When hundreds of thousands of consumers installed net metering systems and the number of units generated by solar users and fed into the national grid began to increase, the government began to introduce changes to the net metering policy.
On December 16, 2025, the Power Planning and Monitoring Company (PPMC) — through letter No. PPMC/CFRA/2025/108 — directed DISCOs that net metering consumers producing electricity beyond their approved load should not be charged for such excess units.
In other words, consumers with a difference between their Distribution Generating Capacity (DGC) and their Maximum Demand Indicator (MDI) should not be charged for additional units.
DGC refers to the approved capacity of electricity that a consumer is allowed to produce and inject into the distribution network via solar panels. The MDI is the highest electricity demand a consumer draws from the grid at any given time.
According to sources, after issuing the December 16 letter, the PPMC convened a meeting of DISCO representatives to clarify the policy guidelines, emphasizing that only surplus units should not be charged.
However, instead of simply refraining from charging for excess production, DISCOs have reportedly stopped charging for exported units altogether. Exported units are the surplus electricity produced by the consumer using solar panels and supplied to the grid.
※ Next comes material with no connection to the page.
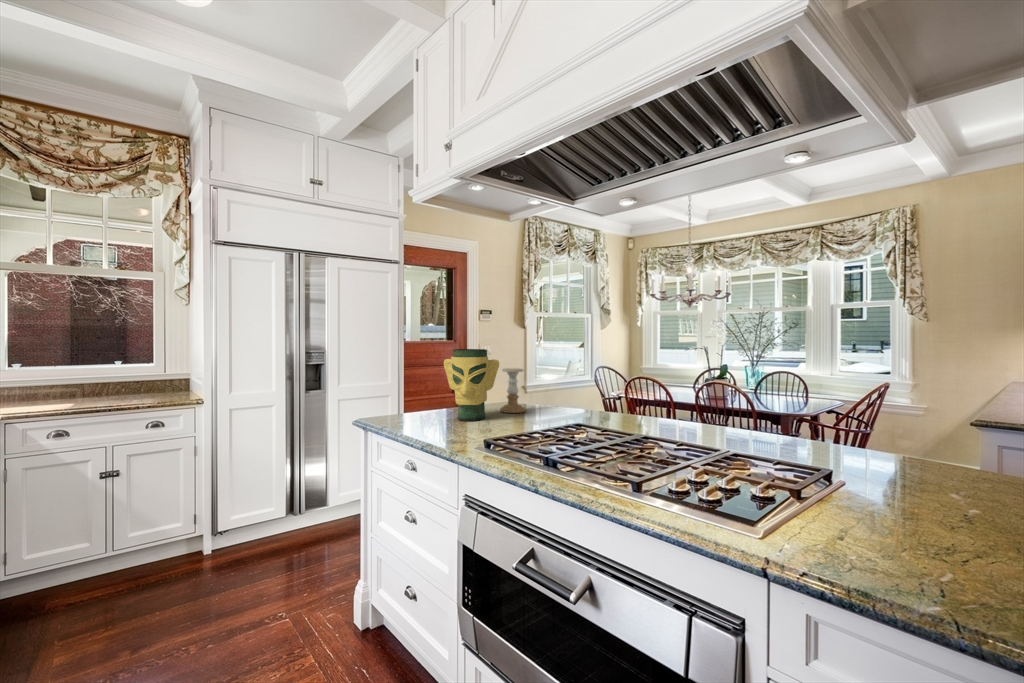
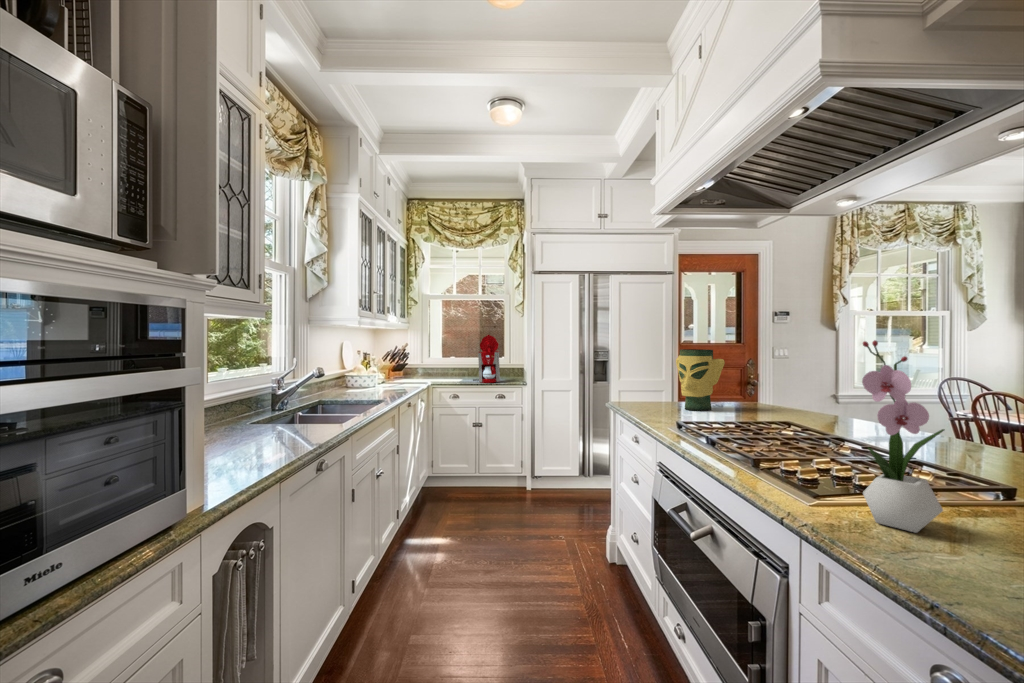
coffee maker: none [98,330,156,405] -> present [473,335,500,383]
flower arrangement: none [853,342,945,568] -> present [862,340,945,533]
candle holder: present [500,368,525,413] -> none [733,368,760,410]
As a result, DISCOs effectively wiped out millions of exported solar units, and the electricity produced by millions of net metering consumers was not included in their bills.
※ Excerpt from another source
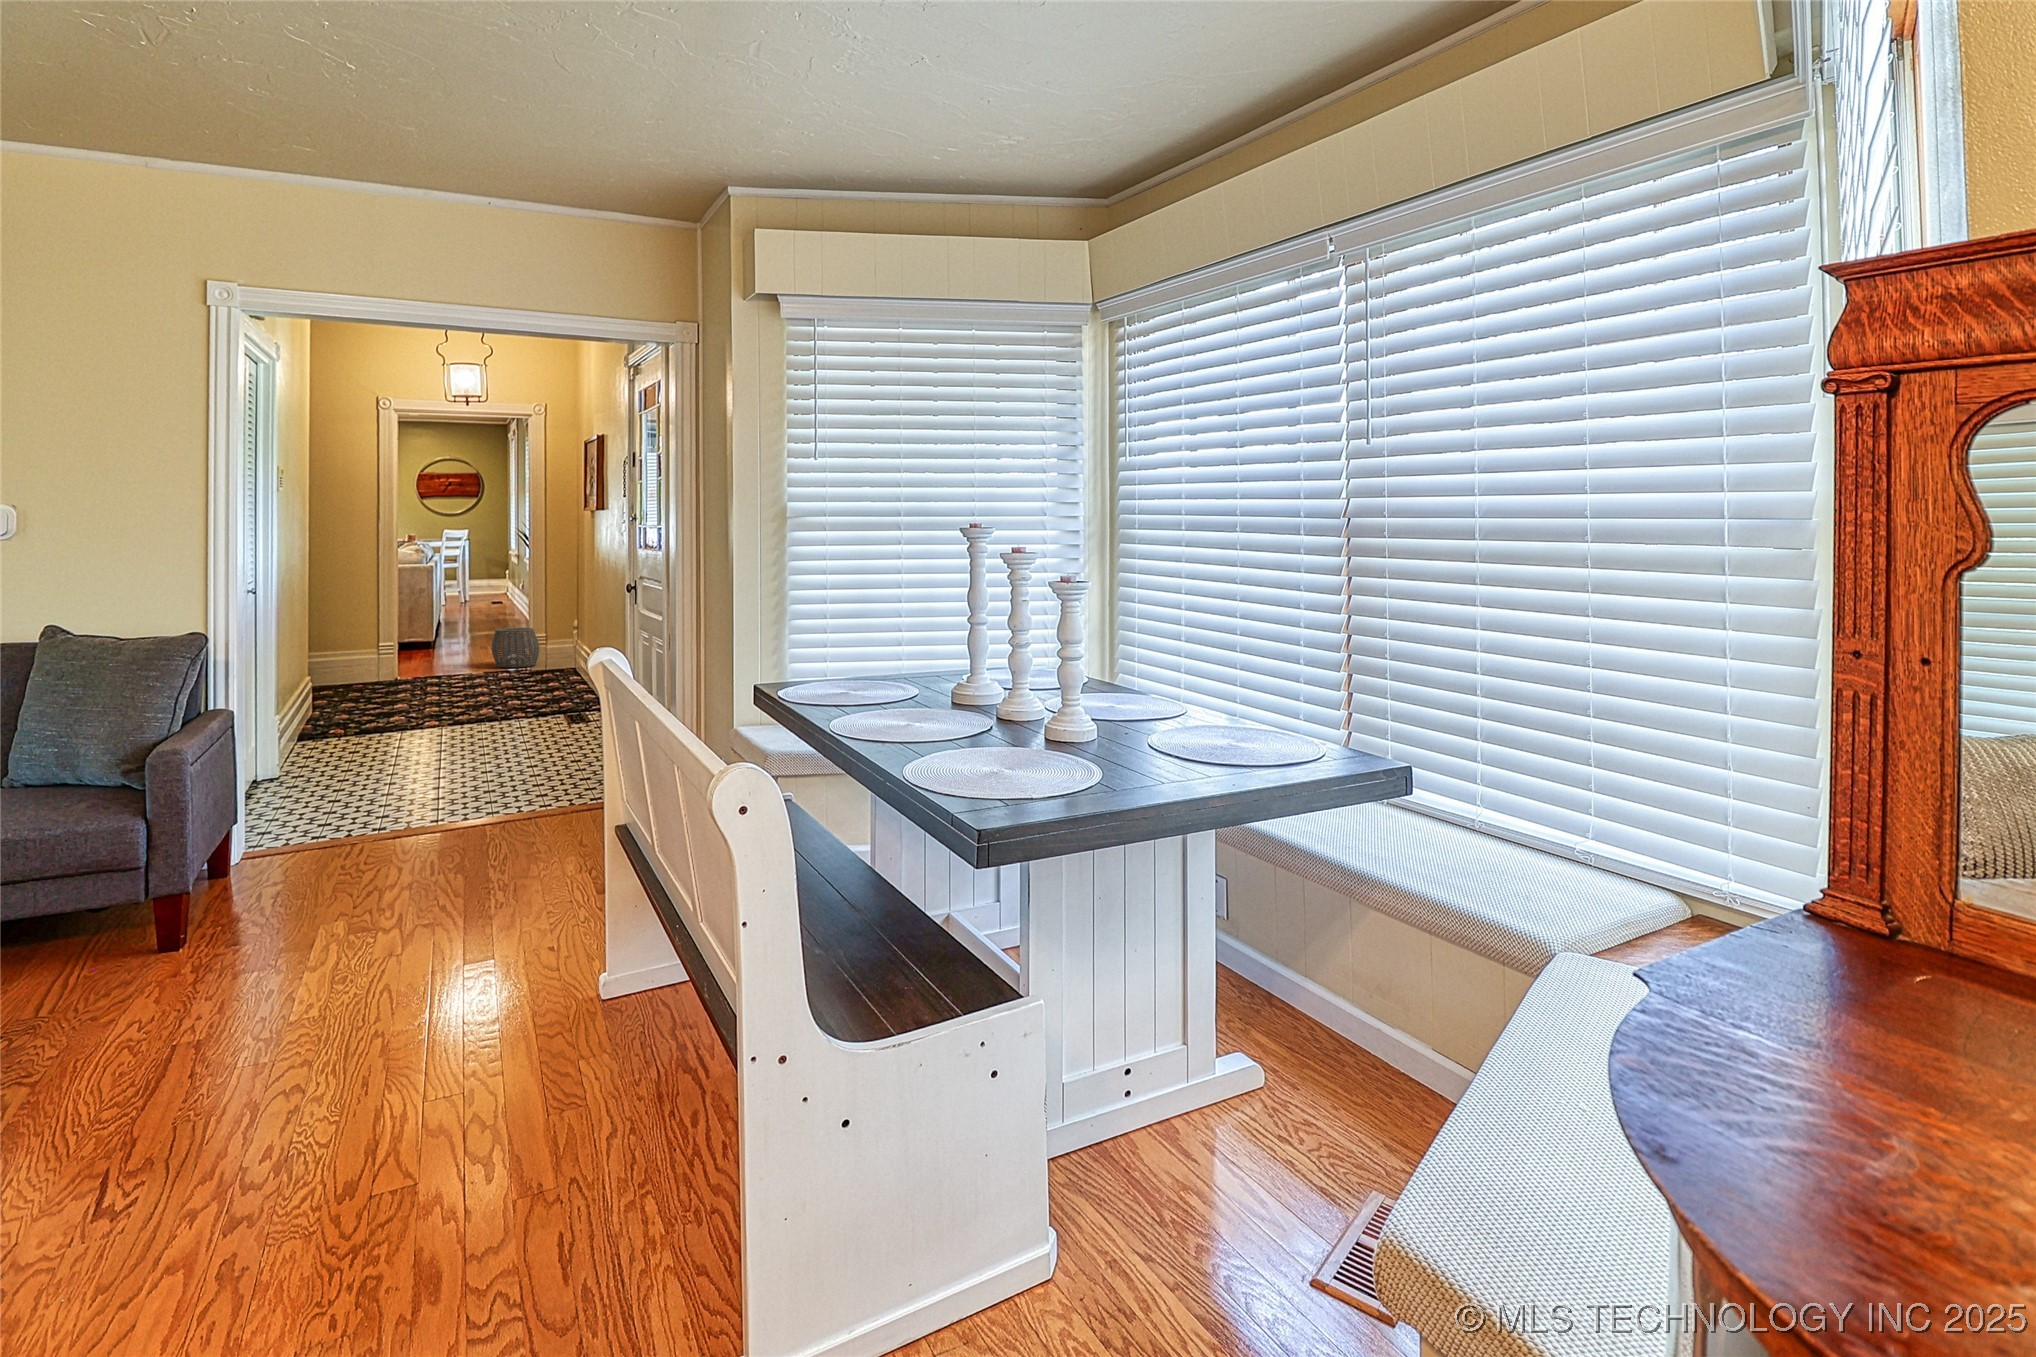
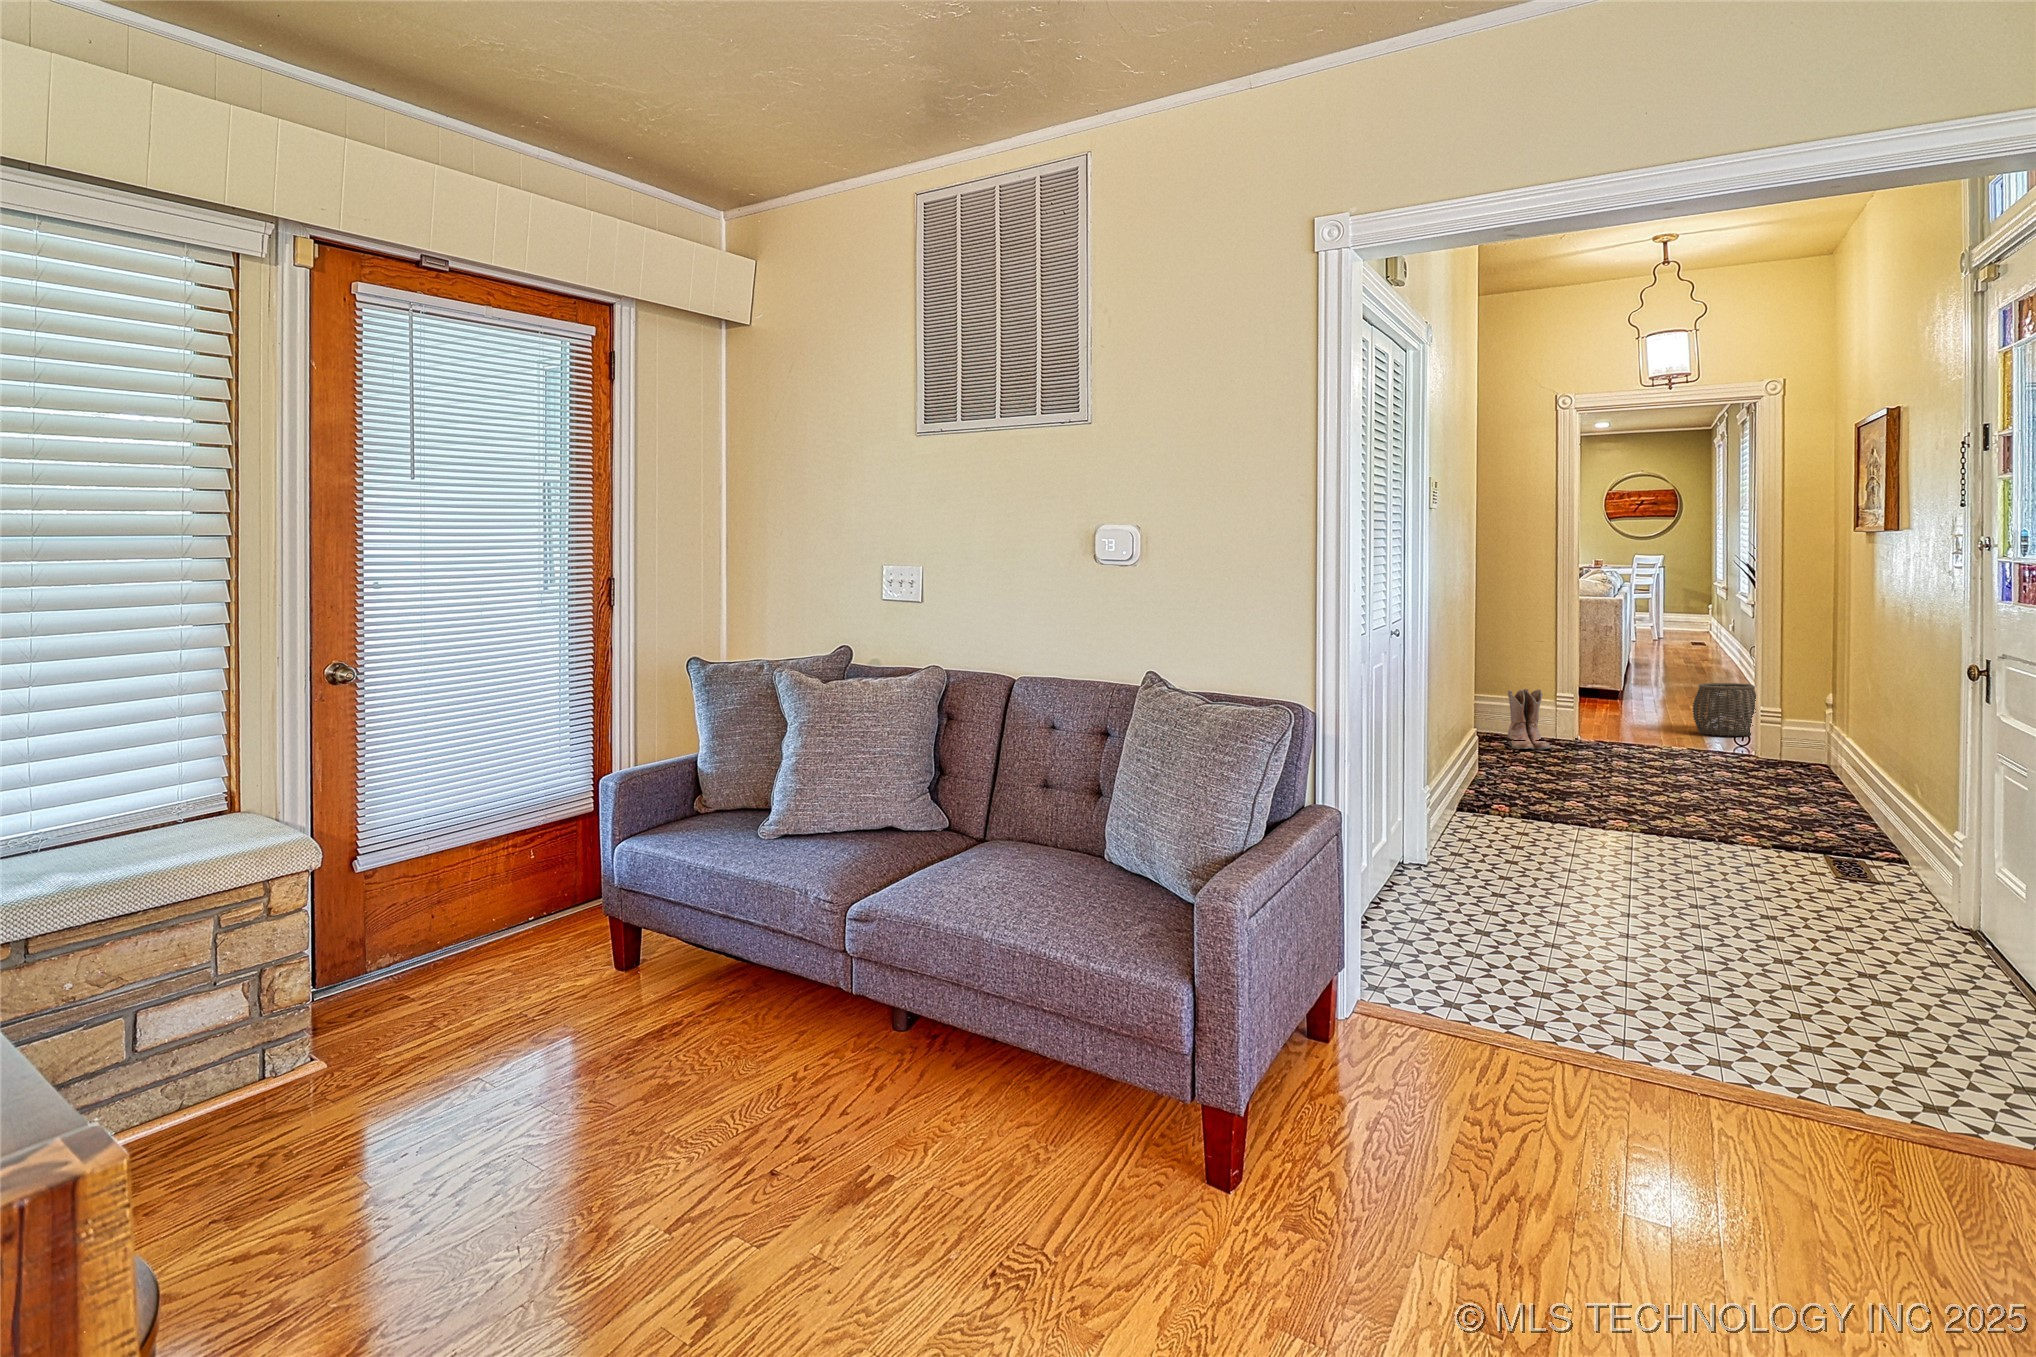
boots: none [332,637,377,690] -> present [1508,689,1550,750]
Instead of adjusting exported units, consumers were billed for all the electricity they consumed.
The inability to account for exported units resulted in heavy electricity bills for solar consumers during the winter season. The arrival of unusually high bills during cold weather has sparked widespread outrage among solar power users.
As the situation worsened, the PPMC again sent a clarifying letter to the DISCOs on January 22, clarifying that billing should be done for generation approved by the consumer, while no billing should be made for generation beyond the approved limit.
However, by that time, DISCOs had already inflicted losses of several million units on solar consumers.
Sources said DISCOs had been misusing the new net metering policy to hide line losses. Units generated by net metering consumers and supplied to the national grid were used in the system but were not reflected in billing, allowing DISCOs to hide losses.